Having that bit more income and experience of other crops seems to have made him more inclined to try approaches that other farmers perceive to be risky or challenging – as they require consistent application of adapted pruning and plucking techniques and a two – three month period early on when farmers need to refrain from plucking, seen as a big risk when incomes are low and tea is chosen for its ability to provide income month in and month out.
So another strand to our project was micro-finance, both to help farmers overcome the temporary drop in income and enable them to buy inputs such as fertilisers at the right time – crucial to productivity and a common constraint for smallholders across the world. We were very fortunate that the Rabobank Foundation joined us for this aspect, since designing loan terms and the payback mechanisms that are appropriate for farmers’ needs and incomes in each area and gearing up farmers so that they can manage the loans requires specific expertise and experience. The Rabobank Foundation also worked with us in several communities to strengthen the co-operatives so that they could better support farmers and also support the loan repayments.
Nelia, our Indonesia Regional Manager has had to co-ordinate a web of people, relationships and approaches and find practical ways of overcoming a series of challenges, many of which would have been very difficult to predict before this project started.

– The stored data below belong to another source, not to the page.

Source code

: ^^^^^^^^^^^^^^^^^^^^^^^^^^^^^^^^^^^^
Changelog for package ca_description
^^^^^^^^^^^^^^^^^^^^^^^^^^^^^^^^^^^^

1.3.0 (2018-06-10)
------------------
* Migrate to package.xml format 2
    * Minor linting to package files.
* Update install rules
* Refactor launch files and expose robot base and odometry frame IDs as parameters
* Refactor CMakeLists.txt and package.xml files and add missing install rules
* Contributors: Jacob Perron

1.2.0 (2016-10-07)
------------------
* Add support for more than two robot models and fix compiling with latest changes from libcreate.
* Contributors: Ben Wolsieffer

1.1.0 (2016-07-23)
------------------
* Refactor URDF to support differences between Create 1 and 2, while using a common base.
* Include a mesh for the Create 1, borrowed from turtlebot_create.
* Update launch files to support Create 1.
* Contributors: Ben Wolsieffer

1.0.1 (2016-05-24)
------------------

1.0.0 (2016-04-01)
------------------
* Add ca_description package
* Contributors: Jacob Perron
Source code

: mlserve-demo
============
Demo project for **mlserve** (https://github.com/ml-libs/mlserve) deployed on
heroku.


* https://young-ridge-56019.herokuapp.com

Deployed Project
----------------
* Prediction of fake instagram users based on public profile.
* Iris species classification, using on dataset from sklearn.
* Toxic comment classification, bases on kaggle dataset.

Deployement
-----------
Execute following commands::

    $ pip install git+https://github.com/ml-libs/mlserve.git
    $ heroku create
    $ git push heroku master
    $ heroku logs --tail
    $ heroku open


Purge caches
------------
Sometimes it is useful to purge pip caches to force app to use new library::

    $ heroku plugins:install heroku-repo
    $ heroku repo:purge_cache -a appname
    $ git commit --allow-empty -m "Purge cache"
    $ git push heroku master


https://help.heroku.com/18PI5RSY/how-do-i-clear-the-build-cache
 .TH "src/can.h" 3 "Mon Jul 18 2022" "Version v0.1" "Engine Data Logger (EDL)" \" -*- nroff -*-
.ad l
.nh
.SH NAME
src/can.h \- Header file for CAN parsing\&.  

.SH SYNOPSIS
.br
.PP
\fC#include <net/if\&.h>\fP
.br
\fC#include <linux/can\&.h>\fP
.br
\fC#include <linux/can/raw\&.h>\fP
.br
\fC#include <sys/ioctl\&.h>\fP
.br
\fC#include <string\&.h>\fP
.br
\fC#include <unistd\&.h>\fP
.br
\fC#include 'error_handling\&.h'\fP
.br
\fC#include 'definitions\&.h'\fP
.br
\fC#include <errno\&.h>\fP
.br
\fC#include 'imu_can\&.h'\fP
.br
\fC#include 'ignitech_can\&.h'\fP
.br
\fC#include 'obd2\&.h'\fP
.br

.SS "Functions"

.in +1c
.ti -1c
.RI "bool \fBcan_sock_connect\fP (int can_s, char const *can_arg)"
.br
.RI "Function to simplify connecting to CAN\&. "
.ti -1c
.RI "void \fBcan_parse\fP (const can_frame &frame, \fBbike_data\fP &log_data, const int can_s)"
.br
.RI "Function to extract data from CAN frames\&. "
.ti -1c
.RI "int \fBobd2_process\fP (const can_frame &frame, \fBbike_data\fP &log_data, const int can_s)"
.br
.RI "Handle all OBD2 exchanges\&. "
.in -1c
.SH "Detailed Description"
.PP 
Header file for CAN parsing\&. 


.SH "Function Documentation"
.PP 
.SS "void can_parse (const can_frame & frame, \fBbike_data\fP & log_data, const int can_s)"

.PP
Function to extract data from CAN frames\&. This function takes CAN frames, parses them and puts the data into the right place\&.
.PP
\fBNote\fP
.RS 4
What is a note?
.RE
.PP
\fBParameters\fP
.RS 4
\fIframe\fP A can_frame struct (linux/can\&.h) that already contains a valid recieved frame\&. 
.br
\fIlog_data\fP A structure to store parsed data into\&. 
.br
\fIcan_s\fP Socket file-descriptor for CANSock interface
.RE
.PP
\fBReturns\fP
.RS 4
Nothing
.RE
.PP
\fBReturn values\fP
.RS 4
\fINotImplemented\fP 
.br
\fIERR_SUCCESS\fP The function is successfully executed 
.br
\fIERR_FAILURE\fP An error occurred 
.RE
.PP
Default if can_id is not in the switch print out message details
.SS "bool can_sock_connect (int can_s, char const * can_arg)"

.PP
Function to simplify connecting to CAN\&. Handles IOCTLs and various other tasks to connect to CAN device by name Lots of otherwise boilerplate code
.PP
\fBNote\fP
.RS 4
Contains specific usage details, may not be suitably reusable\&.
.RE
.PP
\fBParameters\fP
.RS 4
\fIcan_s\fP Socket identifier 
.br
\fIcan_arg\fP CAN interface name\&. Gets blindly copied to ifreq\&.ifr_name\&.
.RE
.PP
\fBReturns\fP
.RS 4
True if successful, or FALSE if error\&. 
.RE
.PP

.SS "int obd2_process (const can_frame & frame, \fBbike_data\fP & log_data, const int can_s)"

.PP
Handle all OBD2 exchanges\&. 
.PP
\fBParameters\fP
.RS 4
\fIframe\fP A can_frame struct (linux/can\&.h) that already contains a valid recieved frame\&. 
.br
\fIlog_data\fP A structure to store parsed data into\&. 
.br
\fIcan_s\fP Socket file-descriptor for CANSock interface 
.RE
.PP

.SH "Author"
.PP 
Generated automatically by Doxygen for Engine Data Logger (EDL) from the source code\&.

Spending time with farmers and evaluating the results of the work has also challenged some of our original assumptions about the benefits of improving quality and productivity. We had made sure before we started the project that local factories had sufficient capacity to process increased leaf volumes, and we knew that higher quality leaf attracted higher prices. However, the quality-income equation is more complex than we had originally understood.
As we went round the farms, Dushy, our Sri Lankan Regional Manager, an experienced plantation manager and tea expert, could see that with the soil and growing conditions there was still considerable potential to increase the leaf quality, with additional changes to plant management and plucking cycles, and couldn’t understand why the farmers were not adopting such a regime. After lots of conversations with farmers, traders, factory managers and buyers, the farmers’ approach is making more sense. At the moment at least, if farmers produced the quality of leaf that Dushy can see is possible, they would not get the prices for it that are achievable in other countries – as the factories and markets that most smallholders sell into will not be rewarding them for it.
So as Nelia, Dushy and I headed down the bumpy track away from the plots of tea, chili and cabbages nestling under the volcanic hills, and back onto the tarmac road to Jakarta and meetings with the Indonesian Tea Board, we concluded that helping smallholders improve their livelihoods was both simple and complex.
Simple, in that large productivity and quality improvements are possible if farmers apply fertiliser at the right time and improve their plucking and pruning techniques. But there are a lot of dimensions that need to be understood from the quality-volume-income equation, to the approaches that will give farmers the confidence to change the way they have always farmed, to the credit and distribution systems that will enable them to purchase fertiliser on an on-going basis, which makes work with smallholders complex.
Complex but hugely rewarding. Because what I have seen over the past week, is that when the different strands come together then between us we really can make a difference to farmers’ lives.